De volgende rechtsoverweging is een sequeel van het eerder neergelegde oordeel en mist in dat opzicht zelfstandige betekenis, maar komt evenzeer voor vernietiging in aanmerking. Het is immers onjuist dat de grief die hier bedoeld wordt doel zou kunnen treffen, omdat deze immers is gebaseerd op de toepasselijkheid van artikel 3:102 lid 2 BW en dat is, zoals gezegd, niet aan de orde.

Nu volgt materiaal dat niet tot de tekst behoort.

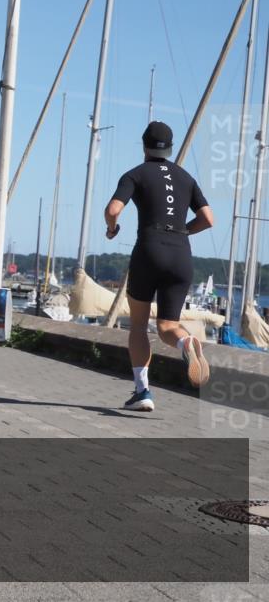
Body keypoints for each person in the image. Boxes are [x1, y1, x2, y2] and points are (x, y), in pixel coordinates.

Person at [105, 121, 214, 412]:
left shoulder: (135, 174)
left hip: (149, 250)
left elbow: (113, 209)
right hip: (181, 254)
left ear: (144, 146)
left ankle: (142, 392)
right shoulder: (186, 177)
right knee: (168, 325)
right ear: (171, 148)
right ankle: (185, 343)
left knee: (139, 325)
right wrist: (181, 233)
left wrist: (112, 228)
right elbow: (208, 218)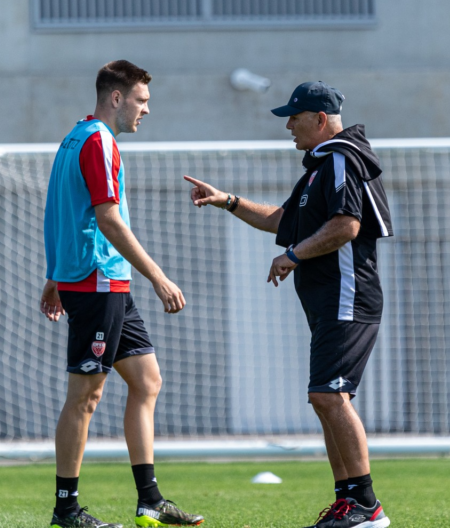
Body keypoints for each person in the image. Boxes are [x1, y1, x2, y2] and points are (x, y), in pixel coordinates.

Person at [185, 81, 394, 528]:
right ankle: (347, 503)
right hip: (329, 299)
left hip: (347, 294)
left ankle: (367, 506)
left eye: (294, 117)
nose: (288, 125)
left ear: (320, 120)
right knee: (325, 398)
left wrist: (293, 256)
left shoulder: (339, 158)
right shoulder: (319, 167)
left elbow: (346, 225)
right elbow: (284, 220)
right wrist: (227, 200)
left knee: (329, 394)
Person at [40, 60, 203, 528]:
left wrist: (54, 276)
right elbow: (107, 217)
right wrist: (158, 275)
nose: (146, 110)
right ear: (116, 97)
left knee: (147, 381)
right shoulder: (98, 142)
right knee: (85, 396)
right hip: (97, 282)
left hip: (99, 280)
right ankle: (66, 510)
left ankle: (149, 500)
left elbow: (60, 208)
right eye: (141, 100)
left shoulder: (75, 135)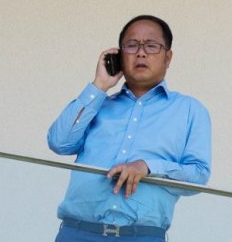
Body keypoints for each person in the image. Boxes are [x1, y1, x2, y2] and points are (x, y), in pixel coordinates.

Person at [48, 15, 212, 241]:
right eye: (132, 45)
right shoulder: (99, 104)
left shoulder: (189, 110)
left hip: (141, 236)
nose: (141, 53)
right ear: (120, 55)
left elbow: (198, 176)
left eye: (151, 46)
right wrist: (99, 85)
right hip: (78, 233)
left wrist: (148, 167)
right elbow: (59, 142)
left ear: (168, 57)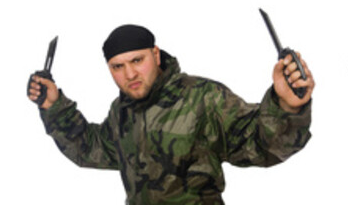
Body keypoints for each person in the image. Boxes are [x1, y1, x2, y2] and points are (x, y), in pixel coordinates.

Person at [27, 24, 316, 204]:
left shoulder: (202, 97)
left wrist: (287, 107)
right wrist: (54, 107)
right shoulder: (122, 112)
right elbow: (92, 149)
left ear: (155, 54)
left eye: (137, 60)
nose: (129, 74)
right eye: (118, 66)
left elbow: (261, 146)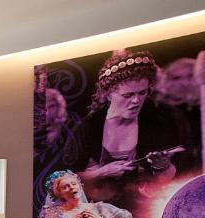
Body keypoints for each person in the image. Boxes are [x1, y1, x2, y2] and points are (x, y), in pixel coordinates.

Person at [65, 49, 188, 200]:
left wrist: (162, 167)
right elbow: (63, 181)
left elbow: (173, 181)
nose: (136, 100)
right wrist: (102, 172)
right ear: (108, 94)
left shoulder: (160, 122)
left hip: (145, 210)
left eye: (142, 93)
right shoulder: (88, 127)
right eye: (128, 95)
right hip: (95, 212)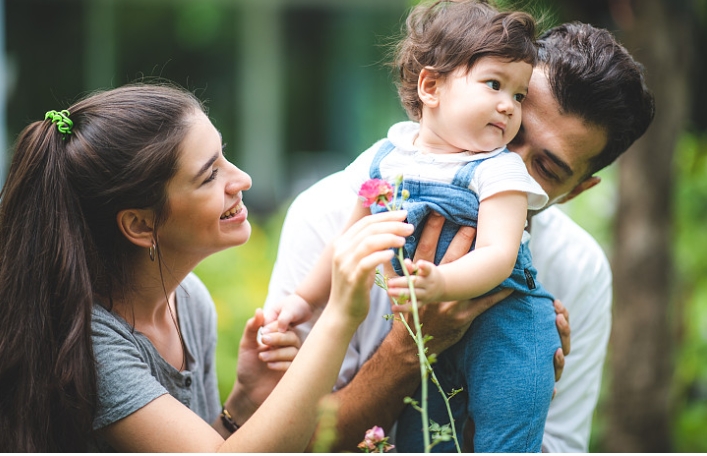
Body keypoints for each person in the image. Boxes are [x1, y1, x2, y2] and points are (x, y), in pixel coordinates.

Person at [263, 17, 654, 455]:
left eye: (545, 168)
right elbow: (289, 443)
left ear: (574, 192)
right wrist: (408, 348)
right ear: (439, 89)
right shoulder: (333, 211)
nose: (503, 160)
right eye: (512, 127)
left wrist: (503, 396)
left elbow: (559, 445)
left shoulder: (578, 266)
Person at [0, 82, 416, 452]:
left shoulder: (187, 300)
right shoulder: (91, 346)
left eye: (224, 156)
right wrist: (340, 316)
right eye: (209, 176)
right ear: (141, 224)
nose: (243, 179)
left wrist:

Het vijfde middel van cassatie
6.
Ten onrechte overweegt het gerechtshof in zijn arrest van 26 oktober 2010 in de rechtsoverweging 5.9 en 5.10:
‘[geïnsinueerde 3] c.s. hebben gevorderd dat [requiranten] c.s. worden gelast de strook grond te ontruimen, ontruimd te houden en (voor zover nodig) ter vrije beschikking van [geïnsinueerde 3] c.s. te stellen, een en ander op straffe van een dwangsom van € 500,-- per dag. Nu de vordering in reconventie wordt afgewezen, geldt dat [geïnsinueerde 3] c.s. als eigenaar van de strook grond zijn aan te merken en is de vordering tot ontruiming toewijsbaar. Het gerechtshof zal deze vordering toewijzen als in het dictum vermeld.
5.10.
[requiranten] c.s. zullen zowel de kosten van de procedure in eerste aanleg (in conventie en in reconventie), als in hoger beroep dienen te dragen, nu zij in het ongelijk zijn gesteld.’
Toelichting
In de lijn van het arrest moge logisch lijken wat het gerechtshof hier oordeelt, maar dat is allemaal het gevolg van het onjuiste uitgangspunt dat de optelregel van artikel 3:102 lid 2 BW hier geldt en eisers tot cassatie fataal zou moeten worden. Zo is het niet, zoals hiervoor ook al uitvoerig is betoogd, zodat ook deze gevolgbeslissingen van het gerechtshof als gebaseerd op het onjuiste uitgangspunt, worden geïnvalideerd en derhalve ook in zoverre het arrest van het gerechtshof niet in stand kan blijven.
Slotsom
7.
De slotsom is geen andere dan dat het arrest van het gerechtshof behoort te worden vernietigd, waarbij naar het bescheiden oordeel van eisers tot cassatie de Hoge Raad de zaak zelve zou kunnen afdoen door de vonnissen van de rechtbank te Alkmaar van 4 juni 2008 en 2 september 2009 te bekrachtigen, maar het staat uw Hoge Raad uiteraard vrij een zodanige verdere beslissing te nemen als hij zal vernemen te behoren.
Weshalve
Het de Hoge Raad behage om op grond van de rechtsklachten, te lezen in de middelen van cassatie, het arrest waartegen de cassatie zich richt, op 26 oktober 2010 door het gerechtshof te Amsterdam tussen partijen gewezen, te vernietigen met een zodanige verdere beslissing als uw Hoge Raad zal vermenen te behoren, alles met veroordeling van verweerders in cassatie van de kosten van de deze cassatieprocedure alsmede die van de feitelijke instanties.